# SOURCE EXTRACT
A fully ethical policy with the ability to prevent the Syrian crisis would have required the prevention of the global warming that caused or at least exacerbated the multi-year drought that triggered the crisis in the first place (see this graphic); our direct involvement could probably have been avoided only by getting rid of our dependence on Middle East oil, enabling us to be genuinely disinterested brokers. Both of the these things required sacrifices in lifestyle that Western electorates have found and continue to find unacceptable.

In the 19th century, ethics would have played little part in anyone’s thinking: a British or US government would have achieved its ends by a combination of overwhelming military force and diplomatic deviousness (there’s a reason for the name “Perfidious Albion”), without batting an eyelid. But times are different: as Robin Cook pointed out in that 1997 speech, “We are instant witness in our sitting rooms through the medium of television to human tragedy in distant lands.” The results of total ruthlessness in foreign policy are visible with considerable ease both to other nations and to our own electorates. Tony Blair’s prime ministership was very much a success until the Iraq invasion: for many, the results of the invasion and particularly the shenanigans surrounding the “dodgy dossier” that was used to justify it have turned Blair into a figure of hate.

# DATA
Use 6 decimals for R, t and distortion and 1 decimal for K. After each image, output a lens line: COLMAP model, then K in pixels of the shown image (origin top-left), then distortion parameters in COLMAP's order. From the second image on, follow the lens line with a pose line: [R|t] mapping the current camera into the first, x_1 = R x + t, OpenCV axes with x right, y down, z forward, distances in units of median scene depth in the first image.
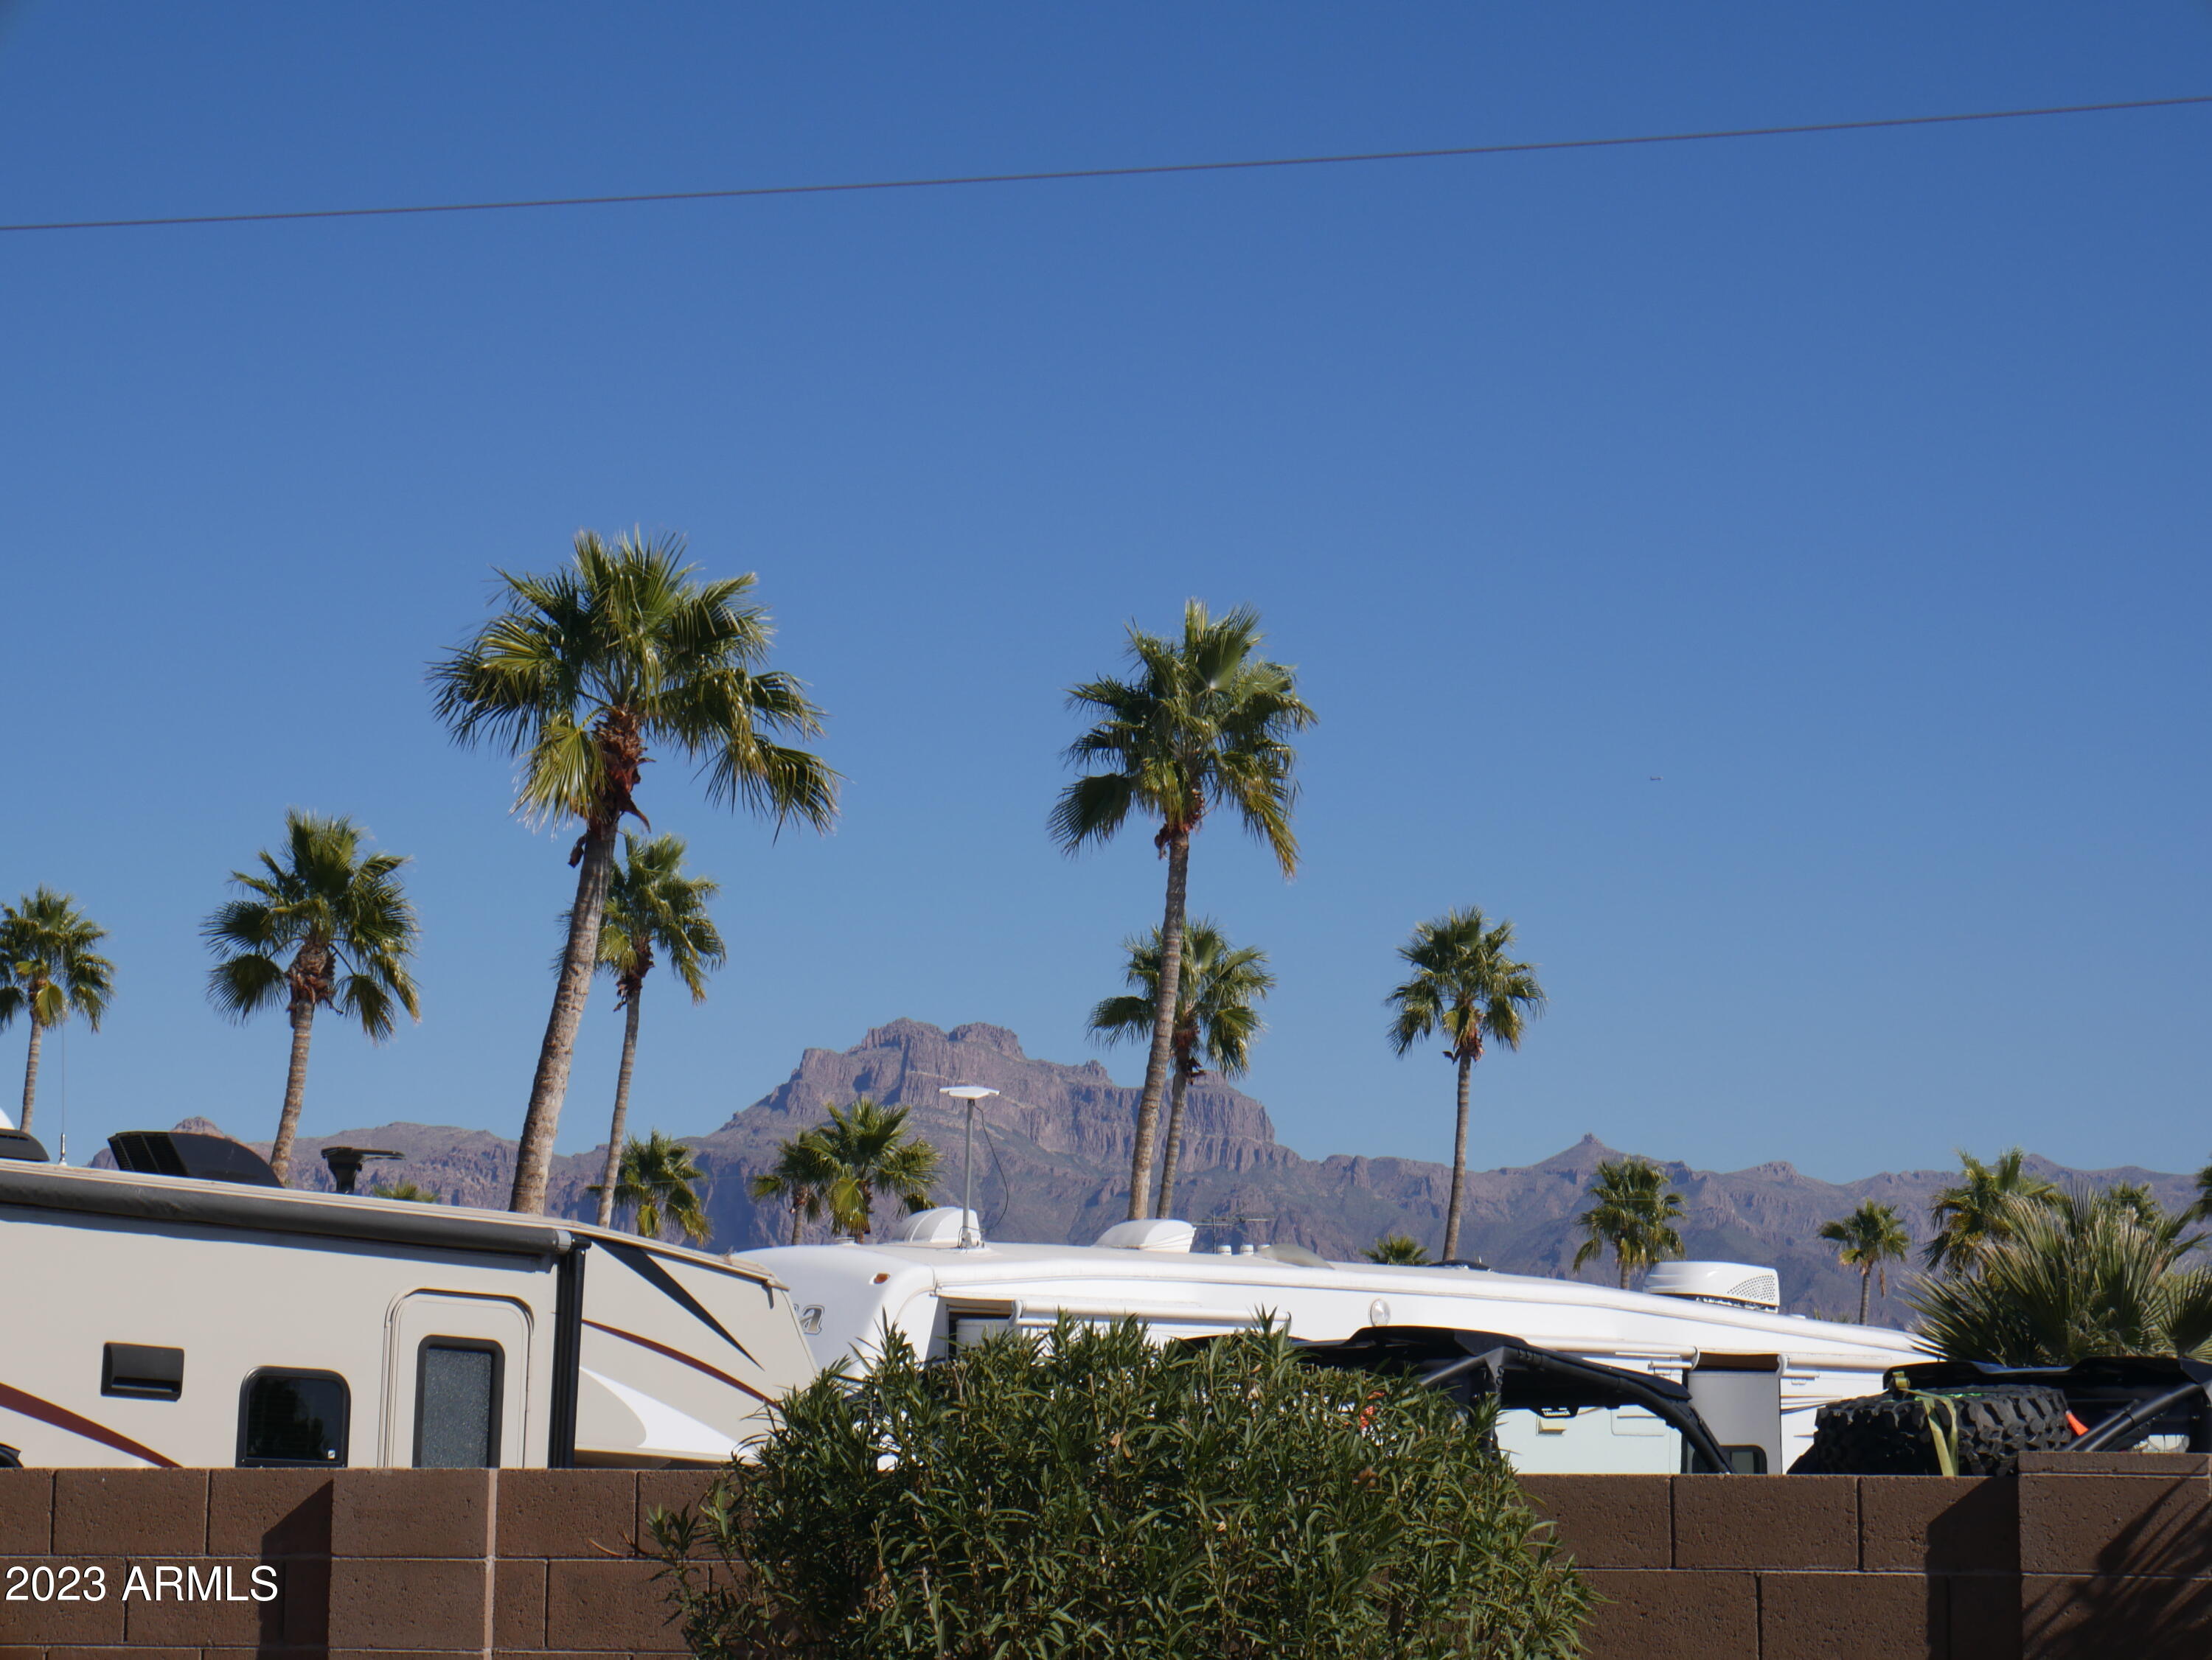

# ACTIVITY LIST
**1)** According to the passage on ethics in foreign policy, in what year did Robin Cook give the speech it quotes?
**2)** Render this sentence from the passage on ethics in foreign policy in Spanish: "The results of total ruthlessness in foreign policy are visible with considerable ease both to other nations and to our own electorates."
**3)** Carry the passage on ethics in foreign policy forward from its final sentence.
The lines play no part in this work.

# ANSWERS PER TASK
**1)** 1997

**2)** Los resultados de una crueldad absoluta en la política exterior son visibles con considerable facilidad tanto para otras naciones como para nuestros propios electorados.

**3)**
So the chances are that semi-ethics will win, and that the processes of media spin and intensive muddling through will continue. At any given crisis, the cries of “something must be done” will be heeded and something will be done – even in the Middle East. But there’s little indication that the something will be the foundation of fair and lasting peace: that’s going to take a lot of luck, a commodity that’s been in short supply in the region.